Comment se projette-t-on, en tant que metteur en scène, dans le tournage de scènes qui seront ultérieurement complétées par des effets spéciaux ?
Il faut être honnête : il y a des choses qui sont assez floues. Des storyboarders ou des illustrateurs permettent une sorte de direction artistique sur des détails car on vous demande très vite d’être très précis, ce qui nécessite des heures de réunion en préparation pour certaines scènes, afin de coordonner les corps de métiers. Le tout sur une image qu’on tente d’expliquer du mieux possible, mais sans aucune référence possible sur certaines choses, ce qui ne rend pas facile le fait de s’expliquer avec clarté. Et c’est là qu’arrivent les questions pièges : "mais la nuée, c’est combien de sauterelles ? Et quand elles attaquent, elles sont combien ? 2000 ? 3000 ? 200 000 ? 300 00 ?" Il y a des échelles très difficiles à avoir et c’est là que la qualité de votre superviseur VFX est essentielle. Antoine Moulineau, une star dans son domaine, a tout de suite compris que les effets spéciaux ne m’intéressaient pas, en ce sens qu’ils ne devaient pas être au premier plan de l’image, mais à l’arrière-plan, qu’ils devaient se fondre dans un univers extrêmement réaliste. Or c’est très compliqué d’obtenir des effets spéciaux très réalistes, donc il y avait un enjeu de taille vu le budget. Mais à force d’échanges, de déboires, de choix, une osmose, un langage, une homogénéité se sont créées pour le film. Cela a demandé du temps car c’est comme un laboratoire : on essaye des choses qui n’ont jamais été vues. Cela crée une émulation sur le plateau, mais dans le cadre d’un film classique, cela compresse le temps de travail, donc cela génère des tensions qui poussent à chercher les bonnes idées, à aller au plus simple, à l’essentiel, au plus efficace, ce qui crée une sincérité pour le film.

Sur le plateau, pour ces scènes, les comédiens sont complètement à nu : il n’y a pas de son, pas d’image, aucune indication. On a l’impression d’avoir 15 ans et d’être devant des adultes qui ne vous comprennent pas : on leur parle de nuée, de mouvements, d’attaques. Derrière la caméra ou le combo, on crie, on gesticule, on essaye de créer une tension qui puisse devenir un outil de travail pour le comédien afin de lui permettre de sentir le curseur de jeu qu’il faut déployer, s’il doit aller plus loin ou s’il est déjà trop loin, comment être dirigé sur un élément qui n’existe pas. Donc il faut être connecté sur quelque chose que vous pré-visualisez un tout petit peu avec des gens qui ont besoin d’informations précises et vous, vous naviguez sur cette espèce de triangle des Bermudes.

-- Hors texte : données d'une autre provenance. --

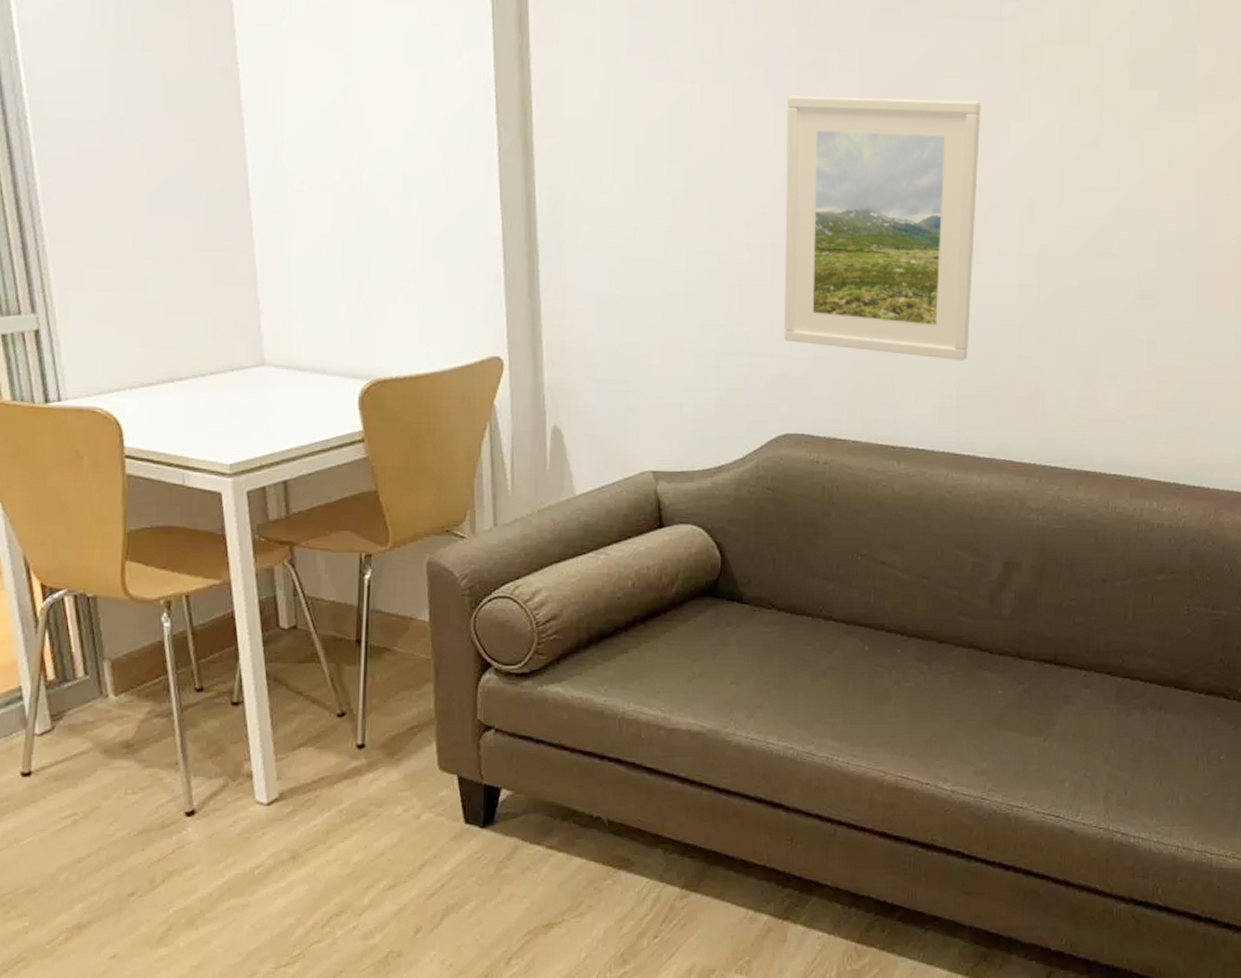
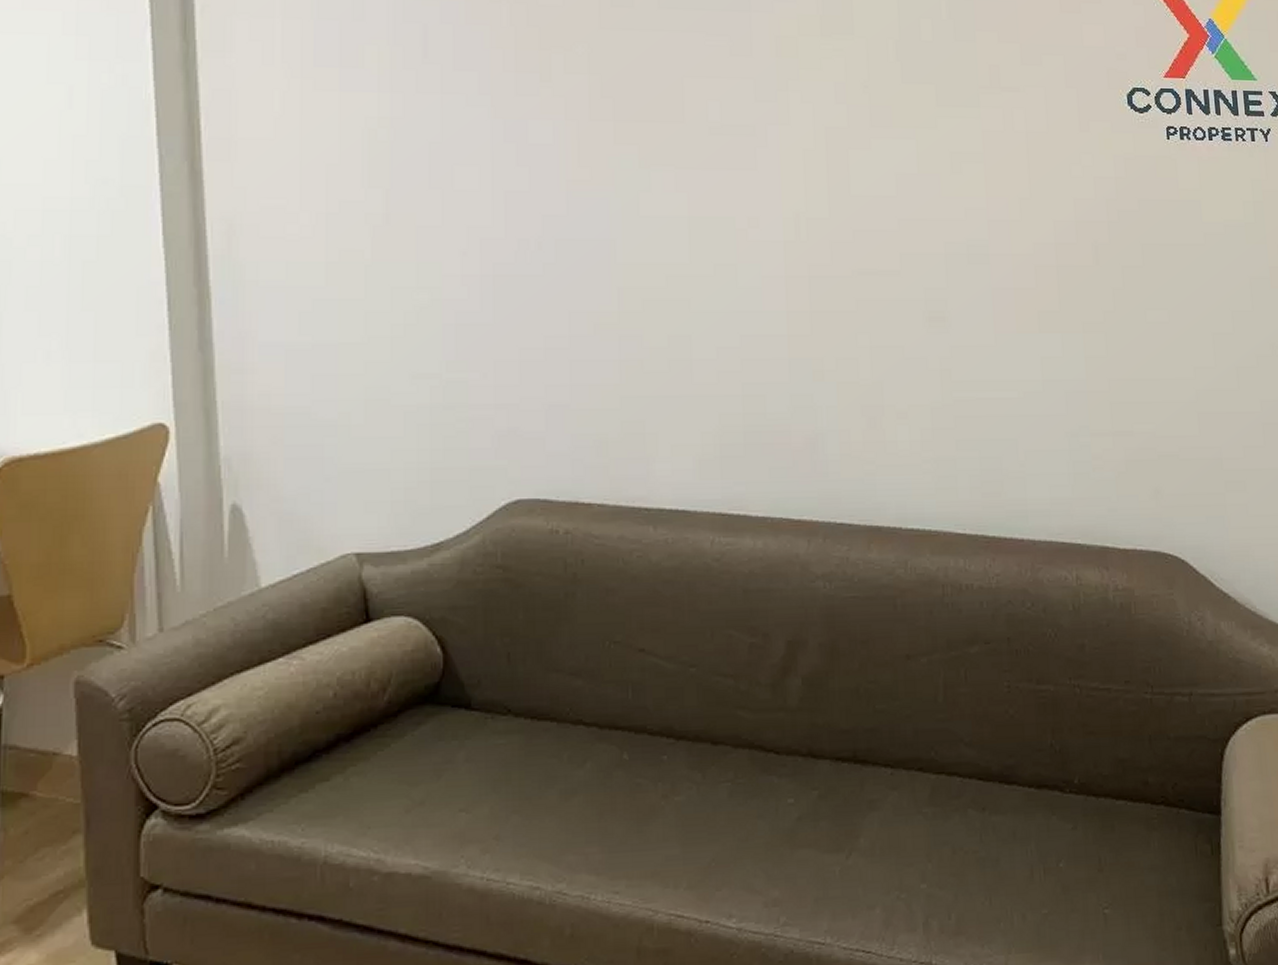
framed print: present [784,95,982,360] -> none [506,102,733,403]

Quelles étaient vos intentions principales en matière d’image et de mise en scène ?
J’ai proposé des références de photographes, notamment Saul Leiter et Robert Frank, à mon chef-opérateur, des clichés avec énormément de degrés de diaphragme différents entre des surexpositions et des sous-expositions. C’est ce que j’aimais : ce rapport au noir. Dans les dômes du film, le soleil allait taper très fort et il y aurait donc des informations qu’on n’allait pas avoir, mais il y aurait aussi des informations qu’on n’aurait pas parce qu’on allait perdre du diaphragme. L’idée était de trouver quelque chose de "looké" sans l’être, parce que j’ai aussi amené beaucoup de références de documentaire et car la caméra à l’épaule était très importante pour moi : je voulais une liberté de mouvement au travers du personnage, voir ce nuage vous tomber dessus et en même temps lui tourner autour, être libre comme dans un documentaire. En tant que spectateur, je prends souvent beaucoup plus de plaisir à regarder un documentaire, dans mon rapport au personnage et à cette caméra dont je me demande parfois comment le réalisateur a fait pour tourner ça, que dans la fiction où les choses sont très fabriquées. Je voulais donc poser la caméra à un endroit très impudique tout en respectant les personnages, mais en ayant la sensation d’être privilégié.